The material beneath this line should be printed exactly, with its pictures omitted.

=== Begin Enclosure ===

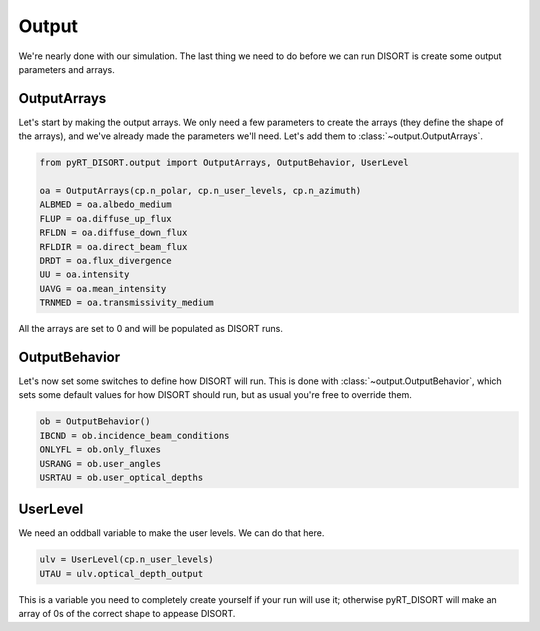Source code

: Output
======
We're nearly done with our simulation. The last thing we need to do before we
can run DISORT is create some output parameters and arrays.

OutputArrays
-------------
Let's start by making the output arrays. We only need a few parameters to
create the arrays (they define the shape of the arrays), and we've already made
the parameters we'll need. Let's add them to :class:`~output.OutputArrays`.

.. code-block:: python

   from pyRT_DISORT.output import OutputArrays, OutputBehavior, UserLevel

   oa = OutputArrays(cp.n_polar, cp.n_user_levels, cp.n_azimuth)
   ALBMED = oa.albedo_medium
   FLUP = oa.diffuse_up_flux
   RFLDN = oa.diffuse_down_flux
   RFLDIR = oa.direct_beam_flux
   DRDT = oa.flux_divergence
   UU = oa.intensity
   UAVG = oa.mean_intensity
   TRNMED = oa.transmissivity_medium

All the arrays are set to 0 and will be populated as DISORT runs.

OutputBehavior
---------------
Let's now set some switches to define how DISORT will
run. This is done with :class:`~output.OutputBehavior`, which sets some default
values for how DISORT should run, but as usual you're free to override them.


.. code-block:: python

   ob = OutputBehavior()
   IBCND = ob.incidence_beam_conditions
   ONLYFL = ob.only_fluxes
   USRANG = ob.user_angles
   USRTAU = ob.user_optical_depths

UserLevel
---------
We need an oddball variable to make the user levels. We can do that here.

.. code-block:: python

   ulv = UserLevel(cp.n_user_levels)
   UTAU = ulv.optical_depth_output

This is a variable you need to completely create yourself if your run will
use it; otherwise pyRT_DISORT will make an array of 0s of the correct shape
to appease DISORT.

=== End Enclosure ===

• [Response area]
Source code

: Output
======
We're nearly done with our simulation. The last thing we need to do before we
can run DISORT is create some output parameters and arrays.

OutputArrays
-------------
Let's start by making the output arrays. We only need a few parameters to
create the arrays (they define the shape of the arrays), and we've already made
the parameters we'll need. Let's add them to :class:`~output.OutputArrays`.

.. code-block:: python

   from pyRT_DISORT.output import OutputArrays, OutputBehavior, UserLevel

   oa = OutputArrays(cp.n_polar, cp.n_user_levels, cp.n_azimuth)
   ALBMED = oa.albedo_medium
   FLUP = oa.diffuse_up_flux
   RFLDN = oa.diffuse_down_flux
   RFLDIR = oa.direct_beam_flux
   DRDT = oa.flux_divergence
   UU = oa.intensity
   UAVG = oa.mean_intensity
   TRNMED = oa.transmissivity_medium

All the arrays are set to 0 and will be populated as DISORT runs.

OutputBehavior
---------------
Let's now set some switches to define how DISORT will
run. This is done with :class:`~output.OutputBehavior`, which sets some default
values for how DISORT should run, but as usual you're free to override them.


.. code-block:: python

   ob = OutputBehavior()
   IBCND = ob.incidence_beam_conditions
   ONLYFL = ob.only_fluxes
   USRANG = ob.user_angles
   USRTAU = ob.user_optical_depths

UserLevel
---------
We need an oddball variable to make the user levels. We can do that here.

.. code-block:: python

   ulv = UserLevel(cp.n_user_levels)
   UTAU = ulv.optical_depth_output

This is a variable you need to completely create yourself if your run will
use it; otherwise pyRT_DISORT will make an array of 0s of the correct shape
to appease DISORT.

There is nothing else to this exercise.